● **TEXTE FOURNI**
:::::

Vu la procédure suivante :
M. B... A... a demandé au tribunal administratif de Paris de condamner l'Etat à lui verser la somme de 7 000 euros en réparation des préjudices qu'il estime avoir subi du fait de son absence de relogement. Par un jugement n° 2213181 du 14 décembre 2023, la magistrate désignée par le président du tribunal administratif a condamné l'Etat à verser à M. A... la somme de 2 500 euros et rejeté le surplus de ses conclusions.
Par un pourvoi sommaire et un mémoire complémentaire, enregistrés les 26 avril et 24 juin 2024 au secrétariat du contentieux du Conseil d'Etat, M. A... demande au Conseil d'Etat :
1°) d'annuler ce jugement ;
2°) réglant l'affaire au fond, de faire droit à sa demande ;
3°) de mettre à la charge de l'Etat la somme de 3 000 euros à verser à son avocat, la SCP Marlange, de la Burgade, au titre des articles L. 761-1 du code de justice administrative et 37 de la loi du 10 juillet 1991.
Par un mémoire en défense, enregistré le 11 septembre 2024, le ministre de la transition écologique et de la cohésion des territoires conclut au rejet du pourvoi.
Vu les autres pièces du dossier ;
Vu :
- le code de la construction et de l'habitation ;
- la loi n° 91-647 du 10 juillet 1991 ;
- le code de justice administrative ;
Après avoir entendu en séance publique :
- le rapport de M. Erwan Le Bras, maître des requêtes en service extraordinaire,
- les conclusions de M. Maxime Boutron, rapporteur public ;
La parole ayant été donnée, après les conclusions, à la SCP Marlange, de la Burgade, avocat de M. A....

:::::

● **DONNÉES**
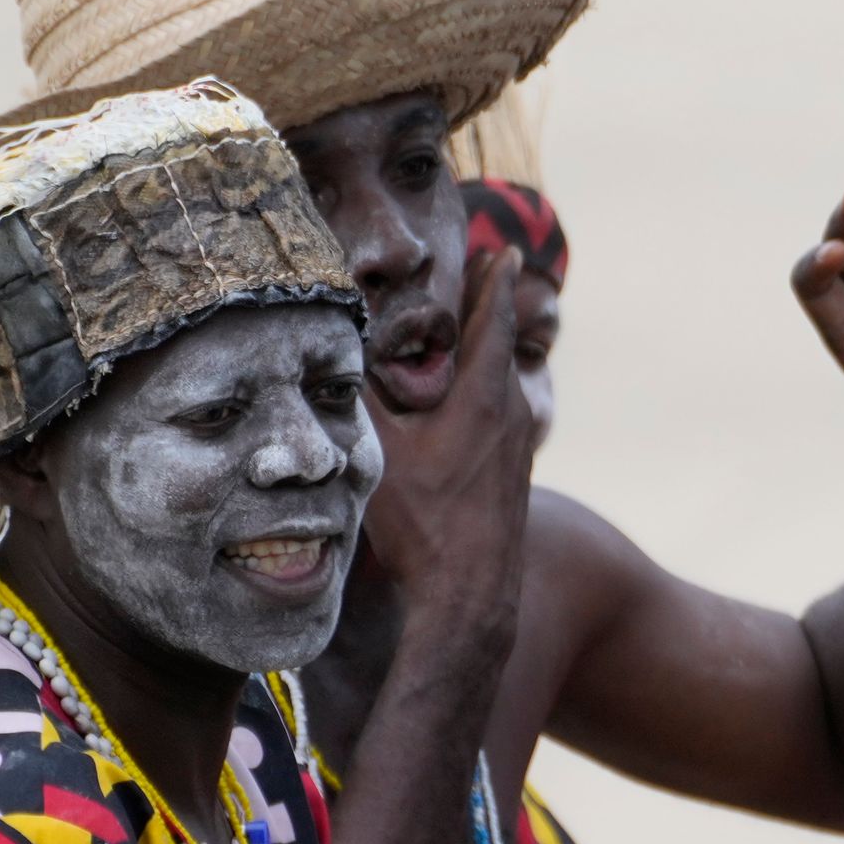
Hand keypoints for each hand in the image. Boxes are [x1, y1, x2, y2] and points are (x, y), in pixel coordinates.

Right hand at [358, 245, 538, 636]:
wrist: (472, 595)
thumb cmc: (425, 524)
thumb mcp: (380, 451)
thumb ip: (357, 395)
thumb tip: (329, 345)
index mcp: (483, 399)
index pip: (491, 323)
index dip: (492, 282)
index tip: (498, 248)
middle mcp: (509, 417)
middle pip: (498, 347)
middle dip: (487, 307)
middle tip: (485, 268)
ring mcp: (515, 449)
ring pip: (499, 383)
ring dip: (484, 351)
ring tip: (468, 326)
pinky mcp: (510, 476)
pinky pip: (497, 414)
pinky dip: (482, 390)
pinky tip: (462, 401)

:::::

● **TRAVAIL DEMANDÉ**
• 1. Citez le passage du texte fourni allant de « Par un mémoire » jusqu'à « rejet du pourvoi. ».
• 2. Dites si chaque affirmation est conforme au texte fourni, en répondant par oui ou non et en reprenant mot pour mot les termes décisifs : (a) M. B... A... avait d'abord réclamé 7 000 euros à l'État ; (b) le jugement a condamné l'État à verser 2 500 euros à M. A... ; (c) le ministre demande au Conseil d'État d'annuler le jugement.
Les données ne sont pas utiles ici.

● **CORRIGÉ**
• 1.
Par un mémoire en défense, enregistré le 11 septembre 2024, le ministre de la transition écologique et de la cohésion des territoires conclut au rejet du pourvoi.

• 2.
(a) Oui : « de condamner l'Etat à lui verser la somme de 7 000 euros ».
(b) Oui : « a condamné l'Etat à verser à M. A... la somme de 2 500 euros ».
(c) Non : « conclut au rejet du pourvoi ».